The collapse in Russia oil revenues is forcing Moscow to make increasingly difficult choices. Do they maintain military spending and risk social unrest over reduced domestic spending? Or do they cut defense budgets and potentially weaken their position in Ukraine?
For families like Alexei’s in Murmansk, the answer seems clear from their grocery bills and heating costs. The war economy is consuming resources faster than the country can generate them through energy sales.
“Putin’s government built everything around high oil prices and easy access to global markets,” explains political economist Sarah Chen. “Now they have neither, and the whole system is starting to strain.”
The timing couldn’t be worse for Russia’s leadership. Just as military operations require maximum funding, the primary source of that funding is experiencing its worst performance in years. This creates a vicious cycle where economic weakness could undermine military capability, while military needs prevent economic recovery.
Some regions are already feeling the pinch more severely. Areas dependent on federal transfers are seeing delayed payments. Infrastructure projects have been postponed indefinitely. Even in major cities like St. Petersburg and Moscow, residents report more frequent power outages and transportation delays.
The human cost extends beyond Russia’s borders too. Reduced oil revenues mean Russia has less money to support allied countries, potentially destabilizing relationships that Putin has spent years building across Africa, Latin America, and Asia.

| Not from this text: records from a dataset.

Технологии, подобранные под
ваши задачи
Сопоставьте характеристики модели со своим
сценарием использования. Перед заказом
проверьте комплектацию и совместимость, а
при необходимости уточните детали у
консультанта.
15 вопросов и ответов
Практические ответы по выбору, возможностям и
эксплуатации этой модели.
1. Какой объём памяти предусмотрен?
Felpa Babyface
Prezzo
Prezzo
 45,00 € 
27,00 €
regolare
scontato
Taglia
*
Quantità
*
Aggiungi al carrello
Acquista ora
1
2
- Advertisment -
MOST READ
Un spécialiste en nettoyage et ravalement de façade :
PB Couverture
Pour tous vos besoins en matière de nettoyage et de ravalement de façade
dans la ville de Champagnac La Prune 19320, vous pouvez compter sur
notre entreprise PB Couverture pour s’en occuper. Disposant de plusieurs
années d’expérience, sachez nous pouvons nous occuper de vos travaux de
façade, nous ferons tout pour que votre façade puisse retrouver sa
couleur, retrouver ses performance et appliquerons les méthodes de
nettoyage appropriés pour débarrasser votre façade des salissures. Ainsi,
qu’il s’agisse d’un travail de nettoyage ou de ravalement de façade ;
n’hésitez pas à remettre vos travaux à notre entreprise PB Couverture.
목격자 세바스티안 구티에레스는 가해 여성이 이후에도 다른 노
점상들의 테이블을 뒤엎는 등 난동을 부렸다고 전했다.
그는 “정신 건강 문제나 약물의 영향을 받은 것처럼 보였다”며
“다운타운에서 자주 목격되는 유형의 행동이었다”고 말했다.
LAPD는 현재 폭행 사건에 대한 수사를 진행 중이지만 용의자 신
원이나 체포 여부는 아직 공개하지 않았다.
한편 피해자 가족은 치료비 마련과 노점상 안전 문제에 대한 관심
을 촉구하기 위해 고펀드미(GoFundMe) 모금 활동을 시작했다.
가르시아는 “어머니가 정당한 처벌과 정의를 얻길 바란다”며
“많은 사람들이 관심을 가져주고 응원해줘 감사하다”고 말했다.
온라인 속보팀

As the revenue crisis deepens, ordinary Russians like Alexei find themselves caught between their government’s global ambitions and their own shrinking household budgets. The collapse in Russia oil revenues represents more than just an economic challenge—it’s reshaping the fundamental relationship between the Russian state and its people.
FAQs
Why are Russia’s oil revenues falling so dramatically?
Russia now has to sell oil at massive discounts due to sanctions, limited buyers, and higher transport costs, often $20-30 below international prices.
How much have Russia’s energy revenues dropped?
Oil and gas revenues fell by approximately 24% in 2025, with total energy revenue dropping from $165 billion in 2021 to $110 billion in 2025.
Who is buying Russian oil now?
Mainly China and India, along with some smaller countries, but this limited buyer pool forces Russia to accept lower prices.
How does this affect Russia’s war funding?
Lower oil revenues mean less money for military spending just when Russia needs it most, forcing difficult budget choices between defense and domestic programs.
Are ordinary Russians feeling the impact?
Yes, through higher taxes, reduced government services, delayed infrastructure projects, and general economic pressure that affects daily life.
Could this revenue crisis end the war?
While unlikely to end it immediately, the financial pressure limits Russia’s ability to sustain long-term military operations and could force strategic changes.